Mechanism: In SLE, Type I Interferon activates STAT1 in cardiac fibroblasts, increasing sST2 production, which predicts myocardial fibrosis progression. Readout: Readout: Elevated sST2 trajectory slope combined with T1 mapping predicts fibrosis 8-20 weeks before conventional biomarkers, achieving an AUC of 0.85.
Background
Myocardial involvement in systemic lupus erythematosus (SLE) remains underdiagnosed, with subclinical myocardial fibrosis contributing to the 2–3 fold excess cardiovascular mortality observed in lupus cohorts. Current cardiac biomarkers (troponin, BNP) detect injury only after substantial myocardial damage has occurred, missing the critical window for cardioprotective intervention.
Soluble ST2 (sST2), the decoy receptor for IL-33, is released by cardiomyocytes and cardiac fibroblasts under mechanical stress and pro-inflammatory signaling. In heart failure populations, sST2 trajectories predict fibrosis progression independent of natriuretic peptides. However, its longitudinal kinetics in autoimmune-mediated myocardial injury remain unexplored.
Hypothesis
Serial serum sST2 measurements obtained every 4 weeks, when modeled as patient-specific linear trajectory slopes and combined with baseline cardiac MRI native T1 mapping values, will predict myocardial fibrosis progression (defined as ≥50 ms increase in native T1 on follow-up CMR) in SLE patients 8–20 weeks before conventional biomarker elevation (troponin I >99th percentile URL or BNP >100 pg/mL), with an area under the ROC curve ≥0.82.
Rationale
The IL-33/ST2 axis operates at the intersection of cardiac mechanotransduction and autoimmune inflammation. In SLE, type I interferon signaling upregulates sST2 expression in cardiac fibroblasts via STAT1-dependent promoter activation, creating a disease-specific amplification loop. Native T1 mapping by CMR detects diffuse myocardial fibrosis at subclinical stages with high reproducibility (CoV <5%). The combination of a dynamic biomarker (sST2 slope) with a structural baseline (T1 mapping) should capture both the pace and substrate of fibrotic progression.
Proposed Validation
- Design: Prospective cohort, n=120 SLE patients (ACR/EULAR 2019 criteria), SLEDAI ≥4
- Measurements: Serum sST2 every 4 weeks × 24 weeks; CMR with T1 mapping at baseline and week 24; conventional biomarkers (troponin I, BNP) every 4 weeks
- Primary endpoint: T1 mapping increase ≥50 ms at week 24
- Analysis: Joint longitudinal-survival model with sST2 slope as time-varying covariate, baseline T1 as fixed covariate, adjusted for SLEDAI, hydroxychloroquine use, and corticosteroid dose
- Discrimination: Time-dependent AUC with inverse probability of censoring weighting
Testable Predictions
- sST2 slope >2 ng/mL/week will precede T1 mapping progression by 8–20 weeks in ≥70% of progressors
- Combined sST2 slope + baseline T1 will outperform troponin and BNP alone (ΔAUC ≥0.15, DeLong test p<0.01)
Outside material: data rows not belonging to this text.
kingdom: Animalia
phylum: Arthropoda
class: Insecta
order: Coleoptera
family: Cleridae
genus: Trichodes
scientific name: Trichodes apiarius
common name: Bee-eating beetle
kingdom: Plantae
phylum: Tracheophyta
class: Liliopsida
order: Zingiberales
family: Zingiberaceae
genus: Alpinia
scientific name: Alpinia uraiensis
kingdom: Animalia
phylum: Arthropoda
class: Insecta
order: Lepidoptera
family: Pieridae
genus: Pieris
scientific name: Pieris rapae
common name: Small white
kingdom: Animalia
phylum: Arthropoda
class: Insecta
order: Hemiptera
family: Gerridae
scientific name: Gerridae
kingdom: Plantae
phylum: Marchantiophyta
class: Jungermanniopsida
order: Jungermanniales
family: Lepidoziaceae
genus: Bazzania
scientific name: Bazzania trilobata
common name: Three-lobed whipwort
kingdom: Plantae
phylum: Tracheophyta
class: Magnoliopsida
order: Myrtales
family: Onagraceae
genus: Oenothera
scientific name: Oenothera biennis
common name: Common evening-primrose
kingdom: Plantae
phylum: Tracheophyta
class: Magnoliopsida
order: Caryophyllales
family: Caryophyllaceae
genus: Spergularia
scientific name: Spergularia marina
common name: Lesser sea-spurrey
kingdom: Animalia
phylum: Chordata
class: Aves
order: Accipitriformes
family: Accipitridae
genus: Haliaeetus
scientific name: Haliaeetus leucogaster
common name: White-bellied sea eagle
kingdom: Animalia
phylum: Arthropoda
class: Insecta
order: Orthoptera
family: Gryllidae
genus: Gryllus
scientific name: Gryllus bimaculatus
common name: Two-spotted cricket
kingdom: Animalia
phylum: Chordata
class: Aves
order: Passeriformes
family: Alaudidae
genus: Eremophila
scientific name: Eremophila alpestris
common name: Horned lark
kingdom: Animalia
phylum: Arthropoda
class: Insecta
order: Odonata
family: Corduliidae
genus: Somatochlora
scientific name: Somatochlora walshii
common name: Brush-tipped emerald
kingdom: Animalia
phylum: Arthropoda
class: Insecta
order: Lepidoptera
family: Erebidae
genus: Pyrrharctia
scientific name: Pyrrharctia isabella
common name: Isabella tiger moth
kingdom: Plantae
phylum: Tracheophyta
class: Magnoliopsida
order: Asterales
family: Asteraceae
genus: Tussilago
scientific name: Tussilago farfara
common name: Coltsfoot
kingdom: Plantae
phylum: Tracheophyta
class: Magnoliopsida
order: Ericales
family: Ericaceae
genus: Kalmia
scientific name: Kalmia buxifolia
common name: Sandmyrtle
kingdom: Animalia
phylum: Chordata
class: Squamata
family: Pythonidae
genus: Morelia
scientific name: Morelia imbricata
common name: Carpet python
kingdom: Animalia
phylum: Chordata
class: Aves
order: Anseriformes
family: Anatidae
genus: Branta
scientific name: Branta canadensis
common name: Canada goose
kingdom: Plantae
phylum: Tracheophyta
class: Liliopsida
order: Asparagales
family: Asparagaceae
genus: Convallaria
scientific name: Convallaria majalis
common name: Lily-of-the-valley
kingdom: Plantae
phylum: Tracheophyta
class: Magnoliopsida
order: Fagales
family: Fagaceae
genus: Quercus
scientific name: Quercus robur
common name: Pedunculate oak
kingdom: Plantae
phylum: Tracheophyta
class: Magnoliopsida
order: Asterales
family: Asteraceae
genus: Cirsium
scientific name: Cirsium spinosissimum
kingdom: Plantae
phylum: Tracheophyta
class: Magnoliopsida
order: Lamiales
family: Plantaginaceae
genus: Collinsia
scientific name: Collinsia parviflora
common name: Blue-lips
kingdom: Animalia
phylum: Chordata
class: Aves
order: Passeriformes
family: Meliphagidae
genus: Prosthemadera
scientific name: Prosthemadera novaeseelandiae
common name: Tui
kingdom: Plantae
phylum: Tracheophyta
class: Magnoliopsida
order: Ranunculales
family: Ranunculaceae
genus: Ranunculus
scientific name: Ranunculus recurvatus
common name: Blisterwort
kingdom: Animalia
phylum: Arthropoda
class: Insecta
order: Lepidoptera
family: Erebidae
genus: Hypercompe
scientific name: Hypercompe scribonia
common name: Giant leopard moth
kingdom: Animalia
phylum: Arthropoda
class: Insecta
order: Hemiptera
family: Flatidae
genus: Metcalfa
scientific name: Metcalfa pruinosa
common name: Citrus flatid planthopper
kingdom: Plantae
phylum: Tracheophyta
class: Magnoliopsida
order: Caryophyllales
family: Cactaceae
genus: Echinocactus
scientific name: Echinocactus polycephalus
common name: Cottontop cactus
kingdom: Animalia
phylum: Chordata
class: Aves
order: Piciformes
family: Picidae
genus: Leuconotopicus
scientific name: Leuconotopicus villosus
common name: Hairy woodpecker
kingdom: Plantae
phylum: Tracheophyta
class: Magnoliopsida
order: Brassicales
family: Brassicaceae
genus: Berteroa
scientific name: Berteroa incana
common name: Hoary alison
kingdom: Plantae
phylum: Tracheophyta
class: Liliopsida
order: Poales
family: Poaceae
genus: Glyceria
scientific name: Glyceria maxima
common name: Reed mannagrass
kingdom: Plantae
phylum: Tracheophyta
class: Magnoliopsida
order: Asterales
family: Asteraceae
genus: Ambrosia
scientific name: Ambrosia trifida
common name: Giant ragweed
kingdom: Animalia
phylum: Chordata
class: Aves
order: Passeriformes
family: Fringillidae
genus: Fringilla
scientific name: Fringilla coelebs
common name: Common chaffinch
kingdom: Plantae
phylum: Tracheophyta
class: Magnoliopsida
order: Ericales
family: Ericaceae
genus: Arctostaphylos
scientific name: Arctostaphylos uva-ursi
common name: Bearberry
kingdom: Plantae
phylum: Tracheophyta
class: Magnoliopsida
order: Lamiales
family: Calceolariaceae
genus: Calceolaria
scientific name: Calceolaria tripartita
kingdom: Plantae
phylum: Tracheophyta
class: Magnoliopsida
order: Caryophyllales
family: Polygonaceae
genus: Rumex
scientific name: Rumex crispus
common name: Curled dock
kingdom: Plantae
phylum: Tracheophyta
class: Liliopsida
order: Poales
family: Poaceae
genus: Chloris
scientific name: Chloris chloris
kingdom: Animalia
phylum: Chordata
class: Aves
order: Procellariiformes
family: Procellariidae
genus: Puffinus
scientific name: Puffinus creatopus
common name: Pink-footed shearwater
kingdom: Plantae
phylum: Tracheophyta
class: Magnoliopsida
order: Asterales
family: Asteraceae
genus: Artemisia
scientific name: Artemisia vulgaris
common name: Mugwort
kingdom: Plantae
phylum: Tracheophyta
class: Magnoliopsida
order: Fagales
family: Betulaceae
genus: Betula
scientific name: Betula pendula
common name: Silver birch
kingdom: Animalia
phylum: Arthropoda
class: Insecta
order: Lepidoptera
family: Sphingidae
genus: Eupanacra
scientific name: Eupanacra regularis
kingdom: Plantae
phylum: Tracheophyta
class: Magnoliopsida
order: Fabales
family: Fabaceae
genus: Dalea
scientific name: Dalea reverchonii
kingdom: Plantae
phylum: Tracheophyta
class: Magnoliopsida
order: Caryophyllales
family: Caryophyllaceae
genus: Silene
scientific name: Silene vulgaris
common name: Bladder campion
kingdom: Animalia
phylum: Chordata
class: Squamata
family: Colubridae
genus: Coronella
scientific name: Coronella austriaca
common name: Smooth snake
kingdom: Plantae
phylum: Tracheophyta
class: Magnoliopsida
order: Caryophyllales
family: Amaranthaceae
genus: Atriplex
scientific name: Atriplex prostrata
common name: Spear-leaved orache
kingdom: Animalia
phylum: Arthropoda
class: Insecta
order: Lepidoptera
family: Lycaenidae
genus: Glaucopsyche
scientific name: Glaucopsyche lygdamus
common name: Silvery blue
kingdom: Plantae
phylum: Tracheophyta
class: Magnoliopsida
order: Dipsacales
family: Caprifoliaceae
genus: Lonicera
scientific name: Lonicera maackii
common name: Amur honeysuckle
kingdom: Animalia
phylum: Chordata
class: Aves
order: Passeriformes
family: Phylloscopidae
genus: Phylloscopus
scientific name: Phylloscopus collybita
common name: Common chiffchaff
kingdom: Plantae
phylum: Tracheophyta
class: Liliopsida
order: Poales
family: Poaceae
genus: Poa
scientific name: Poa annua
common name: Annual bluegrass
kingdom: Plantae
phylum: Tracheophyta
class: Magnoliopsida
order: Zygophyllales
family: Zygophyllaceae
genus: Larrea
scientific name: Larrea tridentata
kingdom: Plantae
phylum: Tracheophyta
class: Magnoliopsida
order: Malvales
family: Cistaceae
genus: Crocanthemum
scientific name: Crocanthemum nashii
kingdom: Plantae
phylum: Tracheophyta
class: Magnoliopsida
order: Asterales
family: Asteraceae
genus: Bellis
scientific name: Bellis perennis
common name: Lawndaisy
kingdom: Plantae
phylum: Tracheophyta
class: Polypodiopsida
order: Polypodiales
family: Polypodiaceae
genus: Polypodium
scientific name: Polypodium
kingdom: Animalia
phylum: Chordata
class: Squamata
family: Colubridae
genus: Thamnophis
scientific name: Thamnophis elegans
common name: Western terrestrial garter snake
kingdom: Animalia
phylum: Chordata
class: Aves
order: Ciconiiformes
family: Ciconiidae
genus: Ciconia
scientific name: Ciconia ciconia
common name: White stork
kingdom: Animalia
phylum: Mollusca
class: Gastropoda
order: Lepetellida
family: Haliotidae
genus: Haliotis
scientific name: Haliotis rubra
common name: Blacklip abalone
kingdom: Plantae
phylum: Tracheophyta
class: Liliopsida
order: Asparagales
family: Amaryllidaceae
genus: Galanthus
- Patients on hydroxychloroquine will show attenuated sST2 slopes independent of disease activity, consistent with HCQ cardioprotection via TLR/STAT1 inhibition
Limitations
- CMR access limits scalability; echocardiographic strain imaging could serve as surrogate in resource-limited settings
- sST2 elevations are not cardiac-specific — concurrent pulmonary or hepatic inflammation may confound trajectories
- The 24-week observation window may miss slower fibrotic phenotypes requiring longer follow-up
- Single-center design limits generalizability across ethnic populations with different lupus manifestation patterns
Clinical Significance
If validated, sST2 trajectory monitoring could enable early cardioprotective intervention (intensified immunosuppression, HCQ optimization, SGLT2 inhibitors) during the reversible phase of myocardial fibrosis, potentially reducing the excess cardiovascular mortality that remains the leading cause of death in established SLE.